Monte-Carlo Simulation Model for Predicting the Tensile Strength Distribution of Cross Laminated Timber

Author (affiliation)

Keita OGAWA (a), Hirofumi IDO (a), Masaki HARADA (a), Hirofumi NAGAO (a), Hideo KATO (a), Atsushi MIYATAKE (b)

(a) Department of Wood Engineering, FFPRI, Tsukuba, Ibaraki, Japan.

(b) Department of Wood-Based Materials, FFPRI, Tsukuba, Ibaraki, Japan.

Publication Journal

Journal of the Society of Materials Science, Japan、67(12):1087-1093, December 2018

Content introduction

A new Wood-based material which is named Cross-laminated timber (CLT) get a lot of attention recently in World’s building construction market. It is manufactured by adhesively laminating timber laminae such that their grain directions cross mutually. CLT is used as a thick and large plank material for floors and walls of a wooden structure. CLT is expected to be utilized for middle- and high-rise buildings; therefore, it is extremely important to understand the strength properties of CLT as a structural material. Many wooden material varies its strength according to tree species, locality, and individual tree. Accordingly, the CLT strength varies with the laminae used. An ideal method for estimating the strength properties of CLT is to conduct mechanical loading tests using full-scale CLT specimens. However, this testing method requires a large apparatus, and is consuming time and labor because CLT is characterized by its thickness and large plank.
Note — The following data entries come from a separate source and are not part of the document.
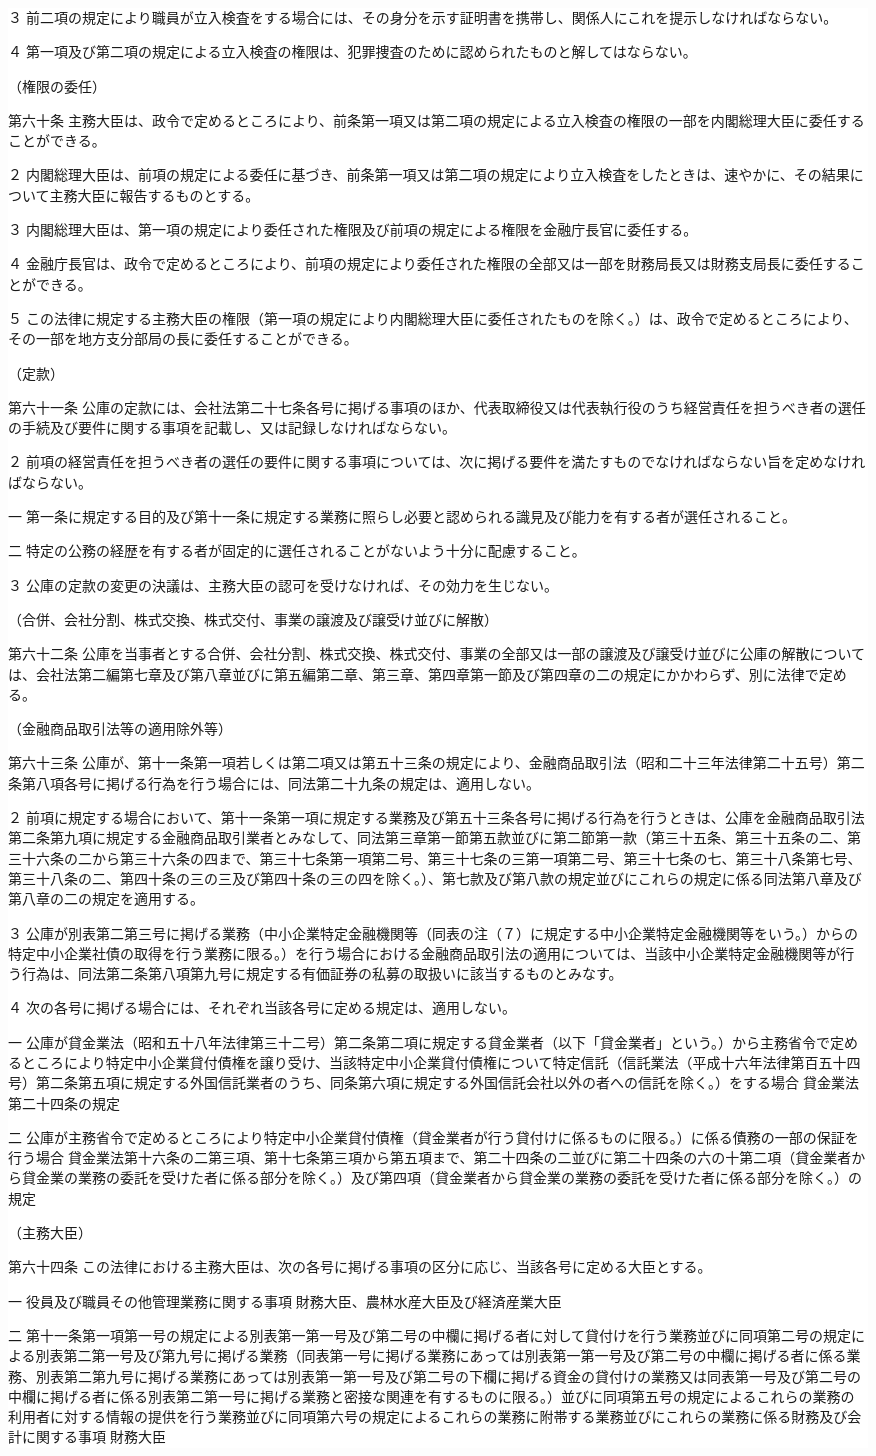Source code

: ３ 前二項の規定により職員が立入検査をする場合には、その身分を示す証明書を携帯し、関係人にこれを提示しなければならない。

４ 第一項及び第二項の規定による立入検査の権限は、犯罪捜査のために認められたものと解してはならない。

（権限の委任）

第六十条 主務大臣は、政令で定めるところにより、前条第一項又は第二項の規定による立入検査の権限の一部を内閣総理大臣に委任することができる。

２ 内閣総理大臣は、前項の規定による委任に基づき、前条第一項又は第二項の規定により立入検査をしたときは、速やかに、その結果について主務大臣に報告するものとする。

３ 内閣総理大臣は、第一項の規定により委任された権限及び前項の規定による権限を金融庁長官に委任する。

４ 金融庁長官は、政令で定めるところにより、前項の規定により委任された権限の全部又は一部を財務局長又は財務支局長に委任することができる。

５ この法律に規定する主務大臣の権限（第一項の規定により内閣総理大臣に委任されたものを除く。）は、政令で定めるところにより、その一部を地方支分部局の長に委任することができる。

（定款）

第六十一条 公庫の定款には、会社法第二十七条各号に掲げる事項のほか、代表取締役又は代表執行役のうち経営責任を担うべき者の選任の手続及び要件に関する事項を記載し、又は記録しなければならない。

２ 前項の経営責任を担うべき者の選任の要件に関する事項については、次に掲げる要件を満たすものでなければならない旨を定めなければならない。

一 第一条に規定する目的及び第十一条に規定する業務に照らし必要と認められる識見及び能力を有する者が選任されること。

二 特定の公務の経歴を有する者が固定的に選任されることがないよう十分に配慮すること。

３ 公庫の定款の変更の決議は、主務大臣の認可を受けなければ、その効力を生じない。

（合併、会社分割、株式交換、株式交付、事業の譲渡及び譲受け並びに解散）

第六十二条 公庫を当事者とする合併、会社分割、株式交換、株式交付、事業の全部又は一部の譲渡及び譲受け並びに公庫の解散については、会社法第二編第七章及び第八章並びに第五編第二章、第三章、第四章第一節及び第四章の二の規定にかかわらず、別に法律で定める。

（金融商品取引法等の適用除外等）

第六十三条 公庫が、第十一条第一項若しくは第二項又は第五十三条の規定により、金融商品取引法（昭和二十三年法律第二十五号）第二条第八項各号に掲げる行為を行う場合には、同法第二十九条の規定は、適用しない。

２ 前項に規定する場合において、第十一条第一項に規定する業務及び第五十三条各号に掲げる行為を行うときは、公庫を金融商品取引法第二条第九項に規定する金融商品取引業者とみなして、同法第三章第一節第五款並びに第二節第一款（第三十五条、第三十五条の二、第三十六条の二から第三十六条の四まで、第三十七条第一項第二号、第三十七条の三第一項第二号、第三十七条の七、第三十八条第七号、第三十八条の二、第四十条の三の三及び第四十条の三の四を除く。）、第七款及び第八款の規定並びにこれらの規定に係る同法第八章及び第八章の二の規定を適用する。

３ 公庫が別表第二第三号に掲げる業務（中小企業特定金融機関等（同表の注（７）に規定する中小企業特定金融機関等をいう。）からの特定中小企業社債の取得を行う業務に限る。）を行う場合における金融商品取引法の適用については、当該中小企業特定金融機関等が行う行為は、同法第二条第八項第九号に規定する有価証券の私募の取扱いに該当するものとみなす。

４ 次の各号に掲げる場合には、それぞれ当該各号に定める規定は、適用しない。

一 公庫が貸金業法（昭和五十八年法律第三十二号）第二条第二項に規定する貸金業者（以下「貸金業者」という。）から主務省令で定めるところにより特定中小企業貸付債権を譲り受け、当該特定中小企業貸付債権について特定信託（信託業法（平成十六年法律第百五十四号）第二条第五項に規定する外国信託業者のうち、同条第六項に規定する外国信託会社以外の者への信託を除く。）をする場合 貸金業法第二十四条の規定

二 公庫が主務省令で定めるところにより特定中小企業貸付債権（貸金業者が行う貸付けに係るものに限る。）に係る債務の一部の保証を行う場合 貸金業法第十六条の二第三項、第十七条第三項から第五項まで、第二十四条の二並びに第二十四条の六の十第二項（貸金業者から貸金業の業務の委託を受けた者に係る部分を除く。）及び第四項（貸金業者から貸金業の業務の委託を受けた者に係る部分を除く。）の規定

（主務大臣）

第六十四条 この法律における主務大臣は、次の各号に掲げる事項の区分に応じ、当該各号に定める大臣とする。

一 役員及び職員その他管理業務に関する事項 財務大臣、農林水産大臣及び経済産業大臣

二 第十一条第一項第一号の規定による別表第一第一号及び第二号の中欄に掲げる者に対して貸付けを行う業務並びに同項第二号の規定による別表第二第一号及び第九号に掲げる業務（同表第一号に掲げる業務にあっては別表第一第一号及び第二号の中欄に掲げる者に係る業務、別表第二第九号に掲げる業務にあっては別表第一第一号及び第二号の下欄に掲げる資金の貸付けの業務又は同表第一号及び第二号の中欄に掲げる者に係る別表第二第一号に掲げる業務と密接な関連を有するものに限る。）並びに同項第五号の規定によるこれらの業務の利用者に対する情報の提供を行う業務並びに同項第六号の規定によるこれらの業務に附帯する業務並びにこれらの業務に係る財務及び会計に関する事項 財務大臣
Therefore, we developed a computerized method for estimating the strength properties of CLT without depending on practical testing of its laminae. We estimated the tensile strength of CLT using the test results of laminae which is obtained by using a testing machine for evaluating the laminae bending strength (already integrated in a manufacturing machine for Glued Laminated Timber). Using the strength data of the evaluated laminae, we virtually constructed CLT model on a computer using the Monte-Carlo method(note), and calculated the estimated value of its strength based on a tensile fracture model. Repeating 2,000 times this procedure, we virtually estimate the tensile strength of 2,000 of CLT specimens to comprehend their distributions. Because these calculations were performed on a personal computer, the tensile strength data of a large number of test specimens could be obtained without practically testing each piece. Also, we practically conducted a fracture test using the test pieces of CLT to confirm whether the estimated results could be regarded similar to the results obtained from the virtual fracture test.

Elucidation of the strength properties of CLT through such research will lead to the promotion and promote the utilization of CLT.

 (Note) This is a method of estimating the value through a simulation using random numbers. This method can be utilized in several fields because of the development of computers.

Figure1:We developed a method for estimate the distribution

Figure1. We developed a method for estimate the distribution of CLT’s tensile strength based on computer calculation using the tensile test results of its laminae. Also, we conducted practical tensile test using full-scale CLT specimens to confirm whether the estimation results could be regarded similar to the results obtained from the virtual fracture test.


Figure2:We compared the distribution (cumulative frequency) 
Figure2. We compared the distribution (cumulative frequency) of the tensile strength of CLT between the test results and the estimated results. Both results were mostly consistent, validating the efficiency of our estimation method.